Work to be completed: Copy out all of the entries below word for word, without changing or leaving out anything.

Material shown:
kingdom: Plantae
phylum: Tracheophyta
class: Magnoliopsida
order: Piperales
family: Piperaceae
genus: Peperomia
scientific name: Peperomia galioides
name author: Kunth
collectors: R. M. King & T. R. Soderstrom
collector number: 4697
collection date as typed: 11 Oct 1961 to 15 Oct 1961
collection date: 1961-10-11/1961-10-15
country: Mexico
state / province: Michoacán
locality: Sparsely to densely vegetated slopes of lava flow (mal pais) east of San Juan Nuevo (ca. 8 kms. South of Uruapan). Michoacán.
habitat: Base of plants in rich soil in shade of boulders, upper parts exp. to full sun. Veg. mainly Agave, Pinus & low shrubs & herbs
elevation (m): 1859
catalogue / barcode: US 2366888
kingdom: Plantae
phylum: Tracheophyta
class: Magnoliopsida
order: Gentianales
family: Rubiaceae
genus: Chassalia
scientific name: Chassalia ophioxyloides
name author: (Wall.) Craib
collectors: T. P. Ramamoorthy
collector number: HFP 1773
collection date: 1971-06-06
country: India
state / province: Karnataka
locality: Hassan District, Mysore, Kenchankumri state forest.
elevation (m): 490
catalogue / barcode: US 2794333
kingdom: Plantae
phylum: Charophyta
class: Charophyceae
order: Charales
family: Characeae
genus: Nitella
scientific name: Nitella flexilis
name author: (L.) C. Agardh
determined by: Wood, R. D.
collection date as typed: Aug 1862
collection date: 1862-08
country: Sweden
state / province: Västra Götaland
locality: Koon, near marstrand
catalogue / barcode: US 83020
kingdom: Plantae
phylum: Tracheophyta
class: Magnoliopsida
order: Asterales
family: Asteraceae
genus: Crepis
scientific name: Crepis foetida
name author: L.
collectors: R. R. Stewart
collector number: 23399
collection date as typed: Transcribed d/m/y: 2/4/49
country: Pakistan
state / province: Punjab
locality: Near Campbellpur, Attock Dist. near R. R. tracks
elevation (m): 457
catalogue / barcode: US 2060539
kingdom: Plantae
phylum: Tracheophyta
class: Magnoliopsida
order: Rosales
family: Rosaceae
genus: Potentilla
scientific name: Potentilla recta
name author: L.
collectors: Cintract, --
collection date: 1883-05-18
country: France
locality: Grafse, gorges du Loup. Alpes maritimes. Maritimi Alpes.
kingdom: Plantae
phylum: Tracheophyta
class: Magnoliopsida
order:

Solution to the exercise:
kingdom: Plantae
phylum: Tracheophyta
class: Magnoliopsida
order: Piperales
family: Piperaceae
genus: Peperomia
scientific name: Peperomia galioides
name author: Kunth
collectors: R. M. King & T. R. Soderstrom
collector number: 4697
collection date as typed: 11 Oct 1961 to 15 Oct 1961
collection date: 1961-10-11/1961-10-15
country: Mexico
state / province: Michoacán
locality: Sparsely to densely vegetated slopes of lava flow (mal pais) east of San Juan Nuevo (ca. 8 kms. South of Uruapan). Michoacán.
habitat: Base of plants in rich soil in shade of boulders, upper parts exp. to full sun. Veg. mainly Agave, Pinus & low shrubs & herbs
elevation (m): 1859
catalogue / barcode: US 2366888
kingdom: Plantae
phylum: Tracheophyta
class: Magnoliopsida
order: Gentianales
family: Rubiaceae
genus: Chassalia
scientific name: Chassalia ophioxyloides
name author: (Wall.) Craib
collectors: T. P. Ramamoorthy
collector number: HFP 1773
collection date: 1971-06-06
country: India
state / province: Karnataka
locality: Hassan District, Mysore, Kenchankumri state forest.
elevation (m): 490
catalogue / barcode: US 2794333
kingdom: Plantae
phylum: Charophyta
class: Charophyceae
order: Charales
family: Characeae
genus: Nitella
scientific name: Nitella flexilis
name author: (L.) C. Agardh
determined by: Wood, R. D.
collection date as typed: Aug 1862
collection date: 1862-08
country: Sweden
state / province: Västra Götaland
locality: Koon, near marstrand
catalogue / barcode: US 83020
kingdom: Plantae
phylum: Tracheophyta
class: Magnoliopsida
order: Asterales
family: Asteraceae
genus: Crepis
scientific name: Crepis foetida
name author: L.
collectors: R. R. Stewart
collector number: 23399
collection date as typed: Transcribed d/m/y: 2/4/49
country: Pakistan
state / province: Punjab
locality: Near Campbellpur, Attock Dist. near R. R. tracks
elevation (m): 457
catalogue / barcode: US 2060539
kingdom: Plantae
phylum: Tracheophyta
class: Magnoliopsida
order: Rosales
family: Rosaceae
genus: Potentilla
scientific name: Potentilla recta
name author: L.
collectors: Cintract, --
collection date: 1883-05-18
country: France
locality: Grafse, gorges du Loup. Alpes maritimes. Maritimi Alpes.
kingdom: Plantae
phylum: Tracheophyta
class: Magnoliopsida
order:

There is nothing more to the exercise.